Managing Responsibly

Recent corporate scandals, which have led to the near demise of some of the world's largest corporations and have ended the careers of numerous CEOs, illustrate a strong correlation between enforcing ethical behavior and business results. Empirical research also confirms a link between CSR, risk ratings, reputation standing, and various economic indicators over a number of years. However, it would be foolish to think of the adoption of CSR practices as a predictor of business success. CSR, an indicator of a well-run company, along with an effective overall strategy, high-quality products and effective branding, smart investments and innovation, and an ability to learn and adapt faster than competitors to changing conditions combine to make a successful company (Waddock and Smith, 2000).

Managing an organization responsibly is not in itself complex or entirely new. For centuries smart managers have recognized that employees are more productive when they are treated with respect, and valued and rewarded for what they know. Successful companies recognize that before they can deliver reliable high-quality product or service they must spend time with their customers to understand their known and, more importantly, latent needs.

However, what is new is that corporate responsibility now takes place in a context in which business is more

• powerful and influential,

• under greater scrutiny through the media and the Internet,

• under pressure for more than financial results from investors,

• under pressure from powerful activist groups, and

• mistrusted by large parts of the general public (Goyder, 2003).

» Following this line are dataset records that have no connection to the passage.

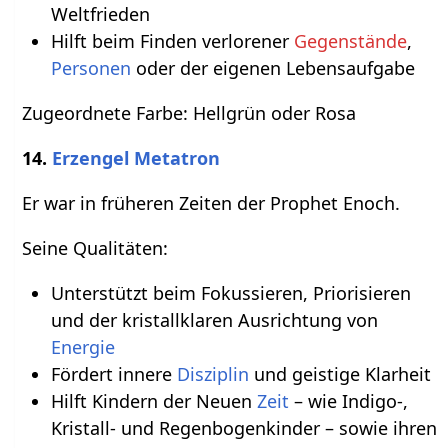
Weltfrieden
Hilft beim Finden verlorener
Gegenstände
,
Personen
oder der eigenen Lebensaufgabe
Zugeordnete Farbe: Hellgrün oder Rosa
14.
Erzengel Metatron
Er war in früheren Zeiten der Prophet Enoch.
Seine Qualitäten:
Unterstützt beim Fokussieren, Priorisieren
und der kristallklaren Ausrichtung von
Energie
Fördert innere
Disziplin
und geistige Klarheit
Hilft Kindern der Neuen
Zeit
– wie Indigo-,
Kristall- und Regenbogenkinder – sowie ihren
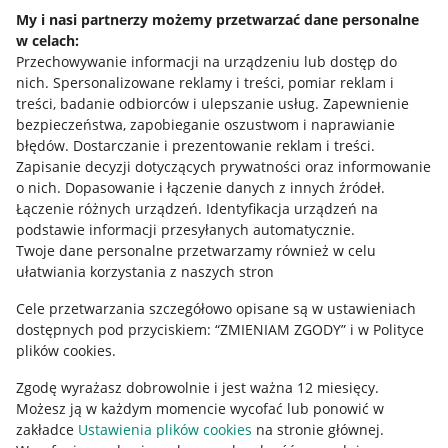
Napisz do nas
My i nasi partnerzy możemy przetwarzać dane personalne
w celach:
Allegro Gadane dla sprzedających
Przechowywanie informacji na urządzeniu lub dostęp do
Allegro Gadane dla kupujących
nich
.
Spersonalizowane reklamy i treści, pomiar reklam i
treści, badanie odbiorców i ulepszanie usług
.
Zapewnienie
Mapa miejscowości
bezpieczeństwa, zapobieganie oszustwom i naprawianie
błędów
.
Dostarczanie i prezentowanie reklam i treści
.
Informacje prawne
Zapisanie decyzji dotyczących prywatności oraz informowanie
o nich
.
Dopasowanie i łączenie danych z innych źródeł
.
Regulamin
Łączenie różnych urządzeń
.
Identyfikacja urządzeń na
podstawie informacji przesyłanych automatycznie
.
Polityka plików "cookies"
Twoje dane personalne przetwarzamy również w celu
ułatwiania korzystania z naszych stron
Ustawienia plików "cookies"
Cele przetwarzania szczegółowo opisane są w ustawieniach
Udostępnianie lokalizacji
dostępnych pod przyciskiem: “ZMIENIAM ZGODY” i w Polityce
Informacje dla Aktu o Usługach Cyfrowych
plików cookies.
Zgodę wyrażasz dobrowolnie i jest ważna 12 miesięcy.
Pobierz aplikację
Możesz ją w każdym momencie wycofać lub ponowić w
zakładce
Ustawienia plików cookies
na stronie głównej.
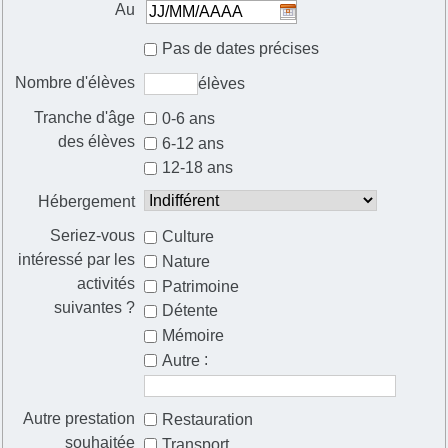
Au
Pas de dates précises
Nombre d'élèves
élèves
Tranche d'âge
0-6 ans
des élèves
6-12 ans
12-18 ans
Hébergement
Seriez-vous
Culture
intéressé par les
Nature
activités
Patrimoine
suivantes ?
Détente
Mémoire
:
Autre
Autre prestation
Restauration
souhaitée
Transport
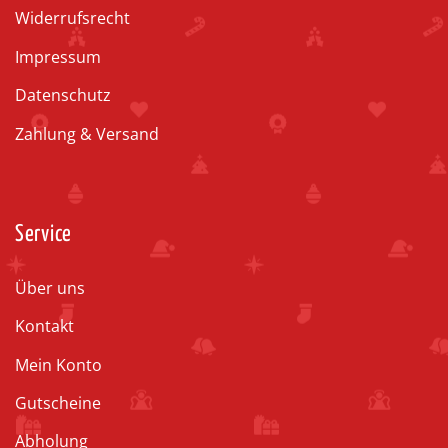
Widerrufsrecht
Impressum
Datenschutz
Zahlung & Versand
Service
Über uns
Kontakt
Mein Konto
Gutscheine
Abholung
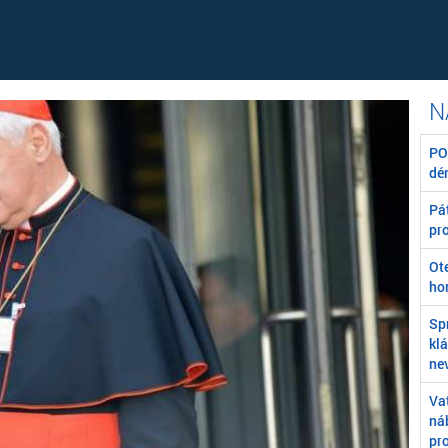
POZ
dé
Pát
pr
Ot
ho
Sp
kl
ne
Va
ná
pr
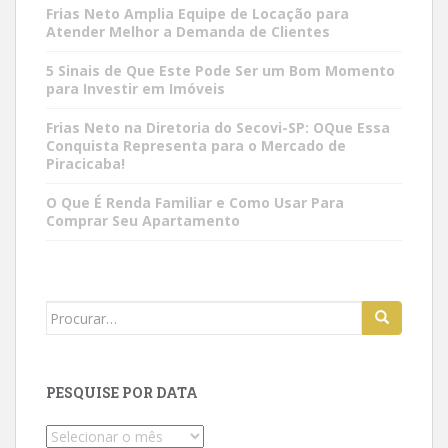
Frias Neto Amplia Equipe de Locação para
Atender Melhor a Demanda de Clientes
5 Sinais de Que Este Pode Ser um Bom Momento
para Investir em Imóveis
Frias Neto na Diretoria do Secovi-SP: OQue Essa
Conquista Representa para o Mercado de
Piracicaba!
O Que É Renda Familiar e Como Usar Para
Comprar Seu Apartamento
Search
for:
PESQUISE POR DATA
Pesquise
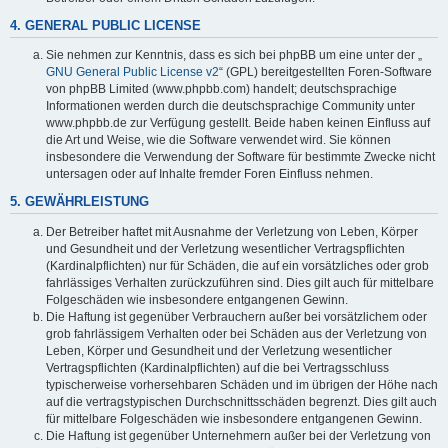
4. GENERAL PUBLIC LICENSE
Sie nehmen zur Kenntnis, dass es sich bei phpBB um eine unter der „
GNU General Public License v2
“ (GPL) bereitgestellten Foren-Software
von phpBB Limited (www.phpbb.com) handelt; deutschsprachige
Informationen werden durch die deutschsprachige Community unter
www.phpbb.de zur Verfügung gestellt. Beide haben keinen Einfluss auf
die Art und Weise, wie die Software verwendet wird. Sie können
insbesondere die Verwendung der Software für bestimmte Zwecke nicht
untersagen oder auf Inhalte fremder Foren Einfluss nehmen.
5. GEWÄHRLEISTUNG
Der Betreiber haftet mit Ausnahme der Verletzung von Leben, Körper
und Gesundheit und der Verletzung wesentlicher Vertragspflichten
(Kardinalpflichten) nur für Schäden, die auf ein vorsätzliches oder grob
fahrlässiges Verhalten zurückzuführen sind. Dies gilt auch für mittelbare
Folgeschäden wie insbesondere entgangenen Gewinn.
Die Haftung ist gegenüber Verbrauchern außer bei vorsätzlichem oder
grob fahrlässigem Verhalten oder bei Schäden aus der Verletzung von
Leben, Körper und Gesundheit und der Verletzung wesentlicher
Vertragspflichten (Kardinalpflichten) auf die bei Vertragsschluss
typischerweise vorhersehbaren Schäden und im übrigen der Höhe nach
auf die vertragstypischen Durchschnittsschäden begrenzt. Dies gilt auch
für mittelbare Folgeschäden wie insbesondere entgangenen Gewinn.
Die Haftung ist gegenüber Unternehmern außer bei der Verletzung von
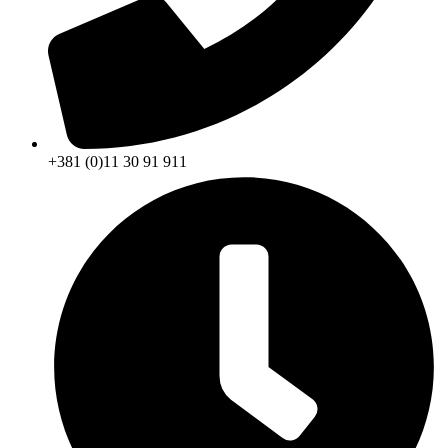
+381 (0)11 30 91 911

Corporate leaders who acknowledge these conditions ensure that in all of their business relationships there is a clear and consistent idea of why the company exists and what it stands for. This is how trust and loyalty are created. They also recognize the competitive advantages of building integrated organizations, in which all stakeholders are networked in an effort to build a truly open and responsive company. Their leadership styles are visible and consistent, while allowing others to assume greater responsibility.

Successful corporate leaders have found ways to break down the walls of functional silos that inhibit accountability and communication. Their senior management teams have bought into some simple, smart business practices - which avoid polluting and accompanying fines; which respect and value employees; and which contribute resources to the community in ways that not only grow their business, but the community as well. These executives are also effective at breaking through the intricate web of managers whose self-interests and internal politics can undermine a company's directions, success, and ultimately, its public trust.

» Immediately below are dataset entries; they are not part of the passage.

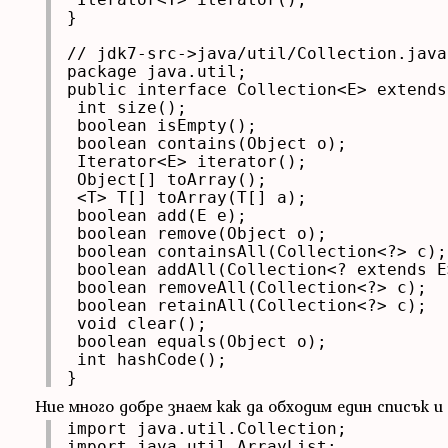
}

// jdk7-src->java/util/Collection.java

package java.util;

public interface Collection<E> extends
 int size();

 boolean isEmpty();

 boolean contains(Object o);

 Iterator<E> iterator();

 Object[] toArray();

 <T> T[] toArray(T[] a);

 boolean add(E e);

 boolean remove(Object o);

 boolean containsAll(Collection<?> c);

 boolean addAll(Collection<? extends E
 boolean removeAll(Collection<?> c);

 boolean retainAll(Collection<?> c);

 void clear();

 boolean equals(Object o);

 int hashCode();

}
Ние много добре знаем как да обходим един списък и
import java.util.Collection;

import java.util.ArrayList;
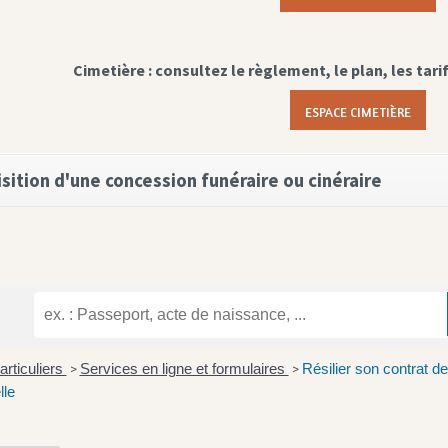
Cimetière : consultez le règlement, le plan, les tari
ESPACE CIMETIÈRE
sition d'une concession funéraire ou cinéraire
articuliers
Services en ligne et formulaires
Résilier son contrat d
>
>
lle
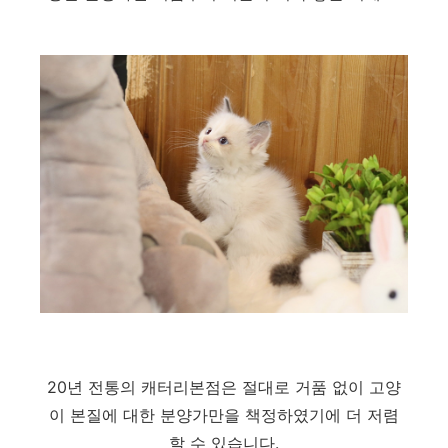
20년 전통의 캐터리본점은 절대로 거품 없이 고양
이 본질에 대한 분양가만을 책정하였기에 더 저렴
할 수 있습니다.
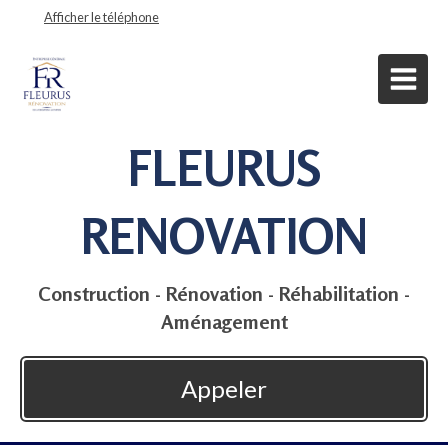
Afficher le téléphone
FLEURUS
RENOVATION
Construction - Rénovation - Réhabilitation -
Aménagement
Appeler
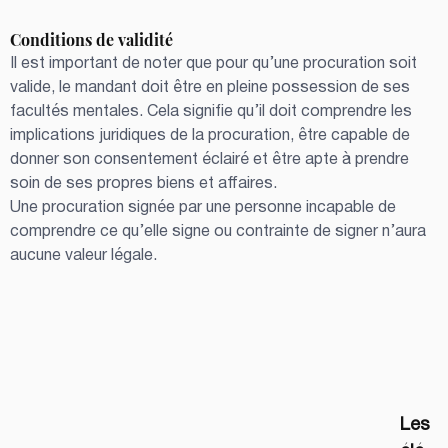
Conditions de validité
Il est important de noter que pour qu’une procuration soit 
valide, le mandant doit être en pleine possession de ses 
facultés mentales. Cela signifie qu’il doit comprendre les 
implications juridiques de la procuration, être capable de 
donner son consentement éclairé et être apte à prendre 
soin de ses propres biens et affaires. 
Une procuration signée par une personne incapable de 
comprendre ce qu’elle signe ou contrainte de signer n’aura 
aucune valeur légale.
Les 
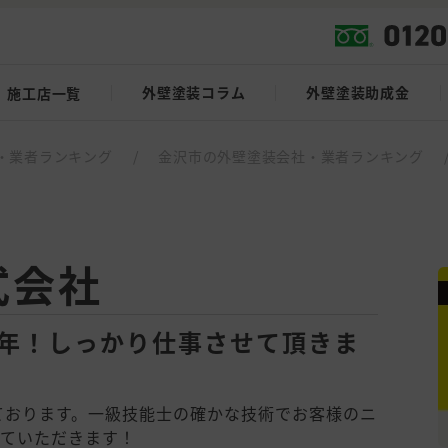
外壁塗装コラム
外壁塗装助成金
施工店一覧
・業者ランキング
/
金沢市の外壁塗装会社・業者ランキング
式会社
3年！しっかり仕事させて頂きま
ております。一級技能士の確かな技術でお客様のニ
せていただきます！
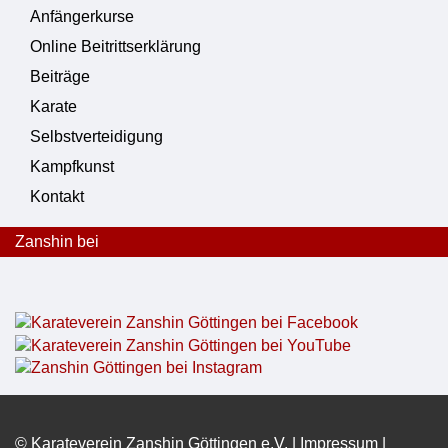
Anfängerkurse
Online Beitrittserklärung
Beiträge
Karate
Selbstverteidigung
Kampfkunst
Kontakt
Zanshin bei
© Karateverein Zanshin Göttingen e.V. |
Impressum
|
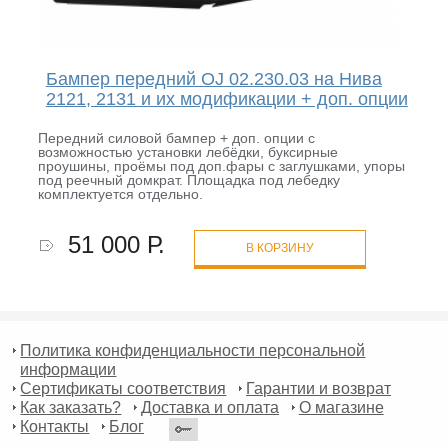
Бампер передний OJ 02.230.03 на Нива
2121, 2131 и их модификации + доп. опции
Передний силовой бампер + доп. опции с
возможностью установки лебёдки, буксирные
проушины, проёмы под доп.фары с заглушками, упоры
под реечный домкрат. Площадка под лебедку
комплектуется отдельно.
51 000 Р.
В КОРЗИНУ
Политика конфиденциальности персональной
информации
Сертификаты соответствия
Гарантии и возврат
Как заказать?
Доставка и оплата
О магазине
Контакты
Блог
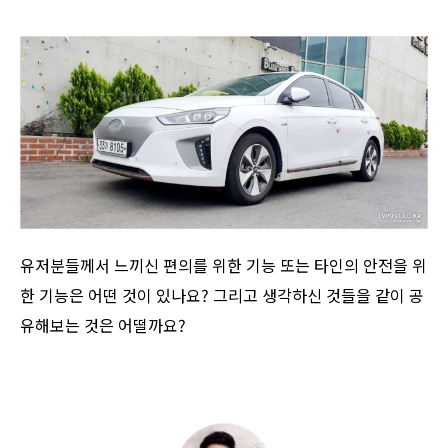
유저분들께서 느끼신 편의를 위한 기능 또는 타인의 안전을 위
한 기능은 어떤 것이 있나요? 그리고 생각하신 것들을 같이 공
유해보는 것은 어떨까요?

Today's responsible company seeks a clear understanding of stakeholder expectations, yet does not raise the bar too high in delivering on them. The company's values do not only rest on the wall for all to see, but are integral to strategic planning and decision-making.

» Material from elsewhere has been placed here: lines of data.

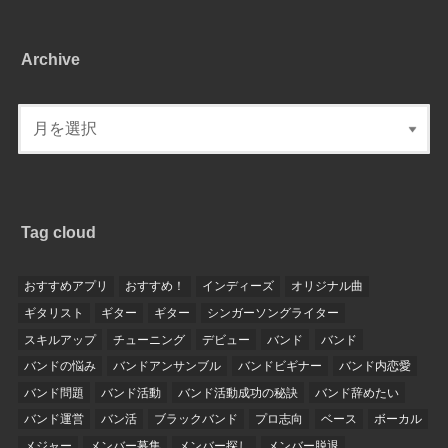
Archive
Tag cloud
おすすめアプリ
おすすめ！
インディーズ
オリジナル曲
ギタリスト
ギター
ギター
シンガーソングライター
スキルアップ
チューニング
デビュー
バンド
バンド
バンドの悩み
バンドアンサンブル
バンドビギナー
バンド内恋愛
バンド問題
バンド活動
バンド活動成功の秘訣
バンド辞めたい
バンド運営
バン活
ブラックバンド
プロ志向
ベース
ボーカル
メジャー
メンバー募集
メンバー探し
メンバー脱退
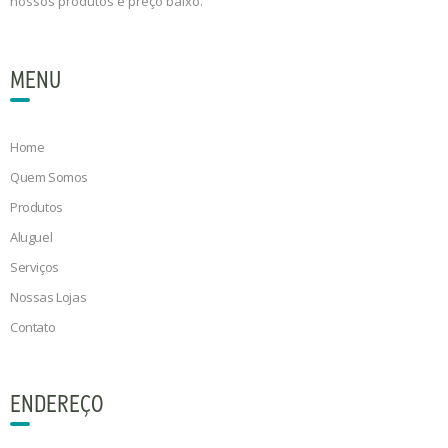
nossos produtos e preço baixo.
MENU
Home
Quem Somos
Produtos
Aluguel
Serviços
Nossas Lojas
Contato
ENDEREÇO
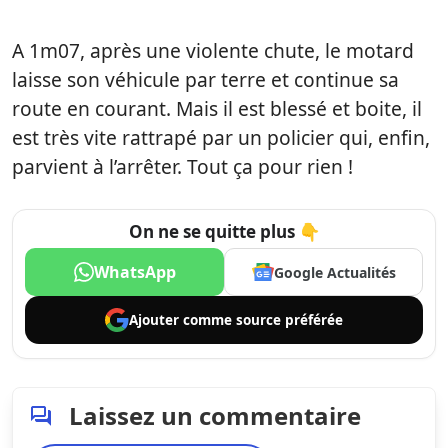
A 1m07, après une violente chute, le motard
laisse son véhicule par terre et continue sa
route en courant. Mais il est blessé et boite, il
est très vite rattrapé par un policier qui, enfin,
parvient à l’arrêter. Tout ça pour rien !
On ne se quitte plus 👇
WhatsApp
Google Actualités
Ajouter comme
source préférée
Laissez un commentaire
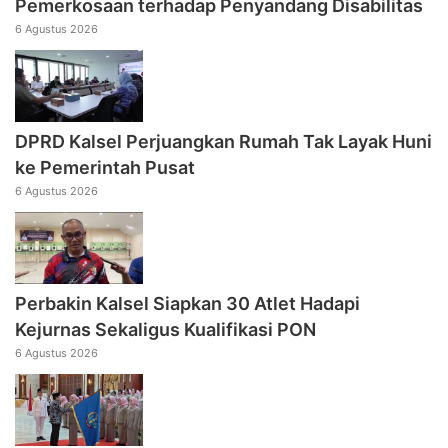
Pemerkosaan terhadap Penyandang Disabilitas
6 Agustus 2026
DPRD Kalsel Perjuangkan Rumah Tak Layak Huni
ke Pemerintah Pusat
6 Agustus 2026
Perbakin Kalsel Siapkan 30 Atlet Hadapi
Kejurnas Sekaligus Kualifikasi PON
6 Agustus 2026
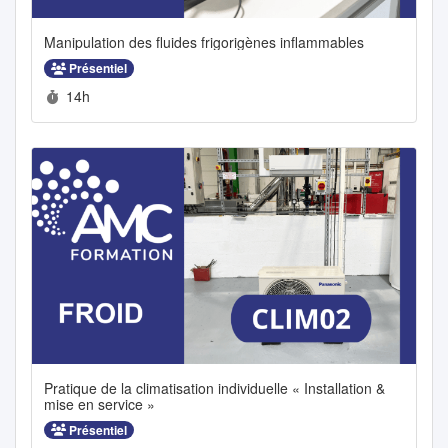
Manipulation des fluides frigorigènes inflammables
Présentiel
Durée :
14h
Pratique de la climatisation individuelle « Installation &
mise en service »
Présentiel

Lastly, but no less importantly, successful leaders admit where their companies face significant challenges or have failed. They also admit what they do not know about running a sustainable and socially responsible company.

Having successfully made the transition from chemicals to bioscience, Monsanto pioneered the development of genetically modified crop seed that reduces the need for pesticides and herbicides. Company officials, however, never anticipated the major opposition from environmental groups, consumers, and antiglobalization activists, and the public fears of genetically modified foods. In 2000, then CEO Robert Shapiro admitted as much: "We learned that there is often a fine line between scientific confidence, on the one hand, and corporate arrogance on the other We didn't listen very well to people who insisted that there were relevant ethical, religious, cultural, social and economic issues as well." Today, Monsanto continues to struggle with a tarnished image and lackluster financial performance (Vidal, 1999).